+++ ENTRIES SUPPLIED +++

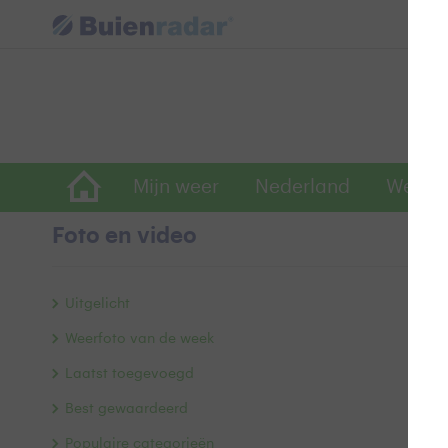
Mijn weer
Nederland
Wereld
Foto en video
H
Uitgelicht
Weerfoto van de week
.
Laatst toegevoegd
Doo
Best gewaardeerd
Populaire categorieën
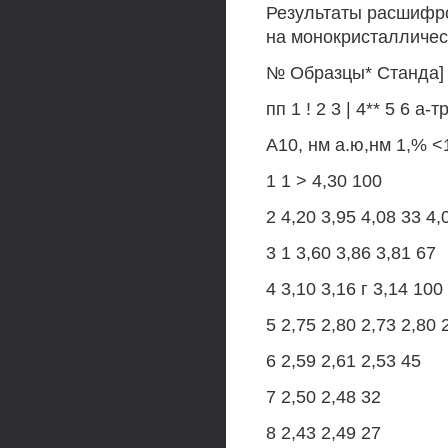
Результаты расшифр
на монокристалличес
№ Образцы* Станда]
пп 1 ! 2 3 | 4** 5 6 
А10, нм а.ю,нм 1,% <
1 1 > 4,30 100
2 4,20 3,95 4,08 33 4,
3 1 3,60 3,86 3,81 67
4 3,10 3,16 г 3,14 100
5 2,75 2,80 2,73 2,80 
6 2,59 2,61 2,53 45
7 2,50 2,48 32
8 2,43 2,49 27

+++

WHAT IS EXPECTED
Output every text line in the records above with no changes, and leave the pictures out.

SOLVED EXERCISE
Mijn weer
Nederland
Wereld
Foto en video
H
Uitgelicht
Weerfoto van de week
.
Laatst toegevoegd
Doo
Best gewaardeerd
Populaire categorieën
Результаты расшифр
на монокристалличес
№ Образцы* Станда]
пп 1 ! 2 3 | 4** 5 6 
А10, нм а.ю,нм 1,% <
1 1 > 4,30 100
2 4,20 3,95 4,08 33 4,
3 1 3,60 3,86 3,81 67
4 3,10 3,16 г 3,14 100
5 2,75 2,80 2,73 2,80 
6 2,59 2,61 2,53 45
7 2,50 2,48 32
8 2,43 2,49 27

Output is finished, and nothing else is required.